Carl Sagan, Charlie Rose, May 27th, 1996 (Watch the clip)
People have always been susceptible to manipulation from snake oil salesman and false prophets, or people that “know” what will happen in the future, but there is a different threat level of the wool being pulled over our eyes, a much more sophisticated and complex orchestration of manipulation through our digital media streams. Not just the threat of being led by false information but being being exposed to an information ecosystem that is so polluted with misinformation that knowing what to believe will force us to subscribe to a fervent level of either skepticism or faith.
Be it fervent skepticism (rejection) or fervent faith (acceptance), both lend themselves to emotive knee-jerk thinking, the former denying anything as true, the latter believing what ever pops up in their increasingly narrowed media stream. Fervent skepticism or faith should be an unnecessary dichotomy but one of habitual default when one does not give oneself time to reason. One way to sit longer with what streams towards us is my notion of epistemic well-being.
Epistemic Well-Being (Checkout my previous post on epistemic well-being)
Briefly defined, epistemic well-being is the idea that there are conditions we can uphold in ourselves and society that ensure that notions of knowledge and truth keep well. Like mental or physical well-being, we must intentionally develop habits and build routines in order to improve healthier thinking practices, practices that keep us epistemically well. And if we find ourselves in a state of co-dependency with media streams where deciphering the difference between good and false information is an impossible entanglement, we will need ways enhance our ability to reason through the good, the bad, and the ugly. Perhaps then, media polluted with counterfeit people, won’t really affect us all that much. Unbind your dependency on media streams, by building space for thinking.

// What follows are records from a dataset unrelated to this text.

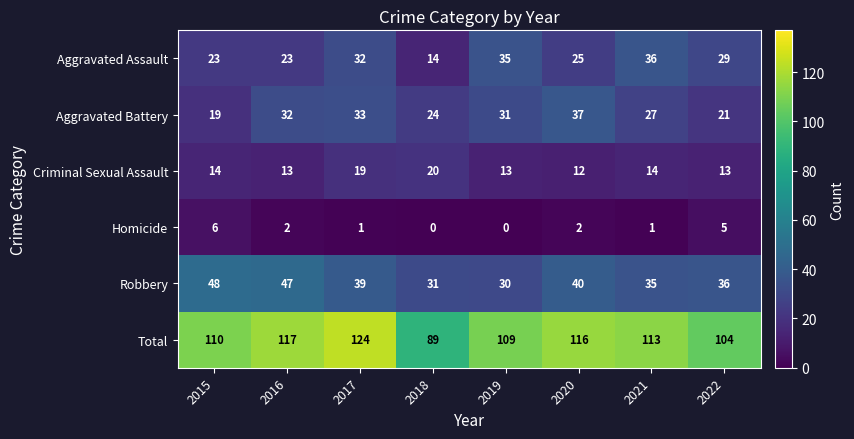

Which category has the highest value in the Aggravated Battery series?

2020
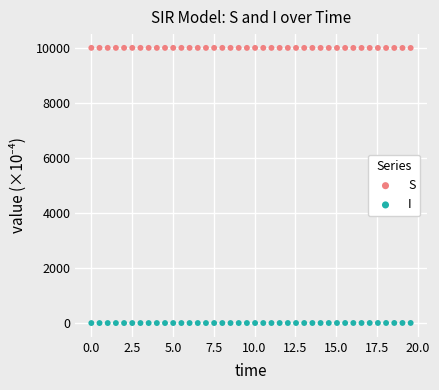

Across all data points, what is the range of X values (max minus min)?

19.6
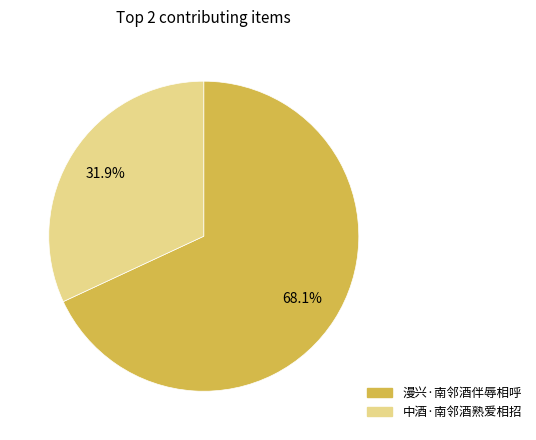

What is the total percentage of 中酒·南邻酒熟爱相招 and 漫兴·南邻酒伴辱相呼?

100.0%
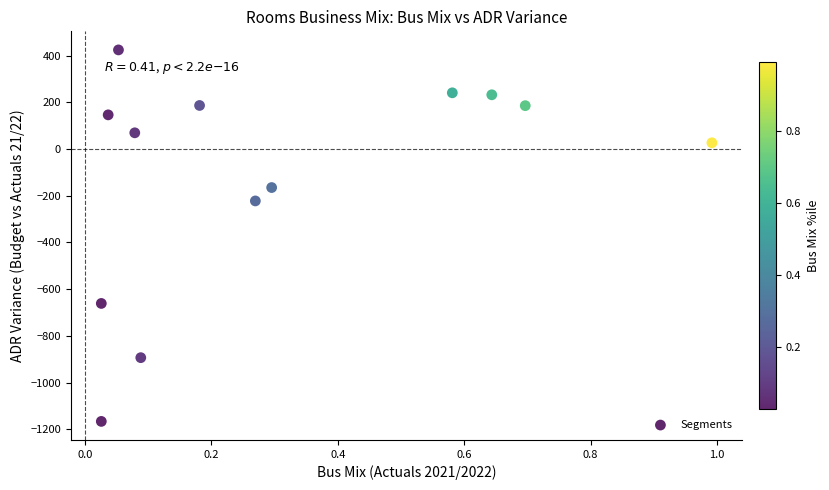

What is the range of X values (max minus min)?

1.0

Unbound Thinking Spaces: Try the CLU framework
One way to build epistemic well-being is to set up thinking spaces in our lives to sit with information, and to include diverse perspectives into these spaces. Let’s call this Unbound Thinking Spaces where sitting with information means we can look at what is being conveyed, pick apart what we know is likely true regardless of what we want to believe, and observe how others of different perspectives react to the same information. Do you or they have reactions that emotive and knee-jerk? Are they sure of something that is likely or unlikely? Do they have good reasons or vetted evidence to back their opinions? One way to frame discussions is to frame claims of truth as certain, likely, and unlikely.
CLU Framework
Claim X is certain because….followed by reasons and evidence
Claim X is likely because….followed by reasons and evidence
Claim X is unlikely because….followed by reasons and evidence
Claim not-X is certain because….followed by reasons and evidence
Claim not-X is likely because….followed by reasons and evidence
Claim not-X is unlikely because….followed by reasons and evidence
We have time to build this into K-12 classroom culture for sure. But its also an easy habit of mindset to cultivate in ourselves as adults when we or someone emotively makes any claim. Honor our intuitions, not by accepting them, but by acknowledging them and testing them.